JFK’s ‘Religion Speech’
These days, it seems, Americans are religious about everything except religion.


Fifty years ago this Sunday, on September 12, 1960, John F. Kennedy, the Democratic nominee for president, delivered a landmark address to the Greater Houston Ministerial Association. In the course of a 30-minute speech, which was widely praised afterwards, he reaffirmed in ringing terms the separation of church and state, decried any mixing of religion and politics, and vowed, if elected, never to let his religious views influence his decisions as president.

The speech had been made necessary in part by a flare-up in anti-Catholic sentiment, starting in the late 1940s. Some of this was similar to an earlier variety of anti-popery, to be found in the cartoons of Thomas Nast, the post–World War I revival of the Ku Klux Klan, and the sectarian opposition to Al Smith’s 1928 presidential candidacy. But a new strain of this old virus had recently broken out among Eastern urban liberals.

In 1948 Paul Blanshard, a lawyer working for the State Department, who had degrees from Michigan, Harvard, and the Union Theological Seminary, published a series of articles in The Nation, purportedly exposing the Catholic Church’s nefarious influence on American politics and government. While somewhat less crude than the worst examples of folk anti-Catholicism, it was no less apocalyptic: “There is no alternative for champions of traditional American democracy except to build a resistance movement designed to prevent the [Catholic] hierarchy from imposing its social policies upon our schools, hospitals, government, and family organization.” Catholics, wrote Blanshard, cannot “agree with the doctrine of Church-State separation in its American Constitutional form and remain true to Vatican policy.” He also bewailed the Church’s “continuing corruption of human intelligence” and charged that priests were “encouraged to play upon the lowest superstitions of their people.”

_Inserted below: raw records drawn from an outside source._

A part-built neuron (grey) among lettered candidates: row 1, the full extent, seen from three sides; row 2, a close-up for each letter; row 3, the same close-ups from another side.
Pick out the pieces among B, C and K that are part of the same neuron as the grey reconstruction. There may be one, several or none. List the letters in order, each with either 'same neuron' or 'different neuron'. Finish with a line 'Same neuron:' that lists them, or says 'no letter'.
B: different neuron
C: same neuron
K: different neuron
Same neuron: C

The Nation, where Blanshard later became an editor, was a natural home for his views, since Communism, which many leftists either sympathized with or explicitly favored, and Catholicism were longtime enemies. In 1949 Blanshard’s articles were published in book form, as American Freedom and Catholic Power, by the august Beacon Press. Meanwhile, an organization called Protestants and Other Americans United for the Separation of Church and State was formed, hiring Blanshard as its “special counsel.”

Then in 1960 the Rev. Norman Vincent Peale, author of The Power of Positive Thinking and pastor of Manhattan’s Marble Collegiate Church, formed Citizens for Religious Freedom. This organization charged that the Catholic Church had “specifically repudiated, on many occasions, the principle sacred to us that every man shall be free to follow the dictates of his conscience in religious matters.” The group opposed Kennedy because “it is inconceivable that a Roman Catholic president would not be under extreme pressure by the hierarchy of his church to accede to its policies with respect to foreign interests.”

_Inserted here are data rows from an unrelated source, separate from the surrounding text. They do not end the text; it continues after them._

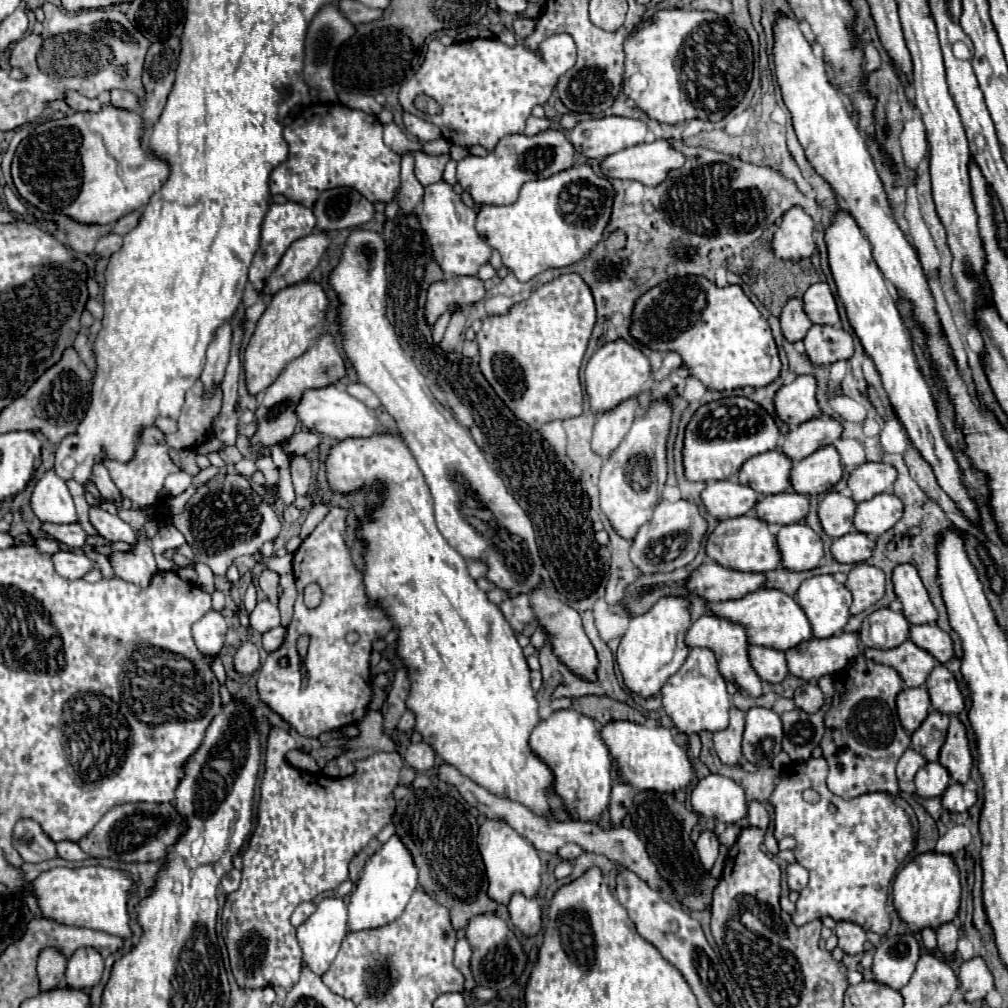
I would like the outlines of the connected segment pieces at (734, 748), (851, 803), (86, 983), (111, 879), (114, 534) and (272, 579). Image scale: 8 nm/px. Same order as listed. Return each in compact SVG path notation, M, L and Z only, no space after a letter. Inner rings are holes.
M740 709L730 711L730 725L724 731L714 733L714 749L722 763L740 765L742 761L742 733L744 733L744 713Z
M824 757L792 763L782 771L770 795L776 839L792 835L796 839L796 861L810 873L810 881L796 901L792 921L800 927L820 917L832 917L834 921L854 921L864 931L886 935L890 929L886 911L890 881L916 845L912 819L902 807L900 797L890 793L866 793L856 799L842 799L830 793L826 775L828 763ZM804 789L818 791L820 801L806 803L802 799ZM830 803L836 805L834 813L830 811Z
M78 949L66 967L66 985L70 989L90 991L100 983L104 971L104 959L96 949Z
M58 867L46 873L40 873L32 883L32 895L38 901L38 907L46 919L58 921L60 925L86 927L104 931L116 937L128 937L128 897L130 897L132 877L126 871L108 869L108 867L80 867L68 869Z
M92 507L90 509L90 521L98 529L98 533L102 537L106 537L106 541L112 541L112 543L124 541L130 547L134 547L136 541L138 541L134 531L130 529L130 525L124 523L118 515L110 515L110 513L106 513L106 511L98 509L98 507Z
M266 569L266 571L260 575L258 583L260 583L260 589L266 593L268 601L274 603L274 605L278 605L278 573Z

Meanwhile, various ad hoc groups of Protestant ministers — Methodists, Baptists, Pentecostals, and others — announced their own opposition to the election of a Catholic president. The Dallas minister W. A. Criswell, who would later be elected president of the Southern Baptist Convention, preached a widely reprinted sermon in which he predicted: “If Kennedy wins, with strong emphasis on separation of church and state, then the door is open for another Catholic later who gives . . . recognition of one church above all America.” Thus the Kennedy-Johnson ticket, balanced between a Harvard man from Boston and a rough-and-ready Texan, faced a similar intellectual/good-ol’-boy combination in the anti-Catholic movement.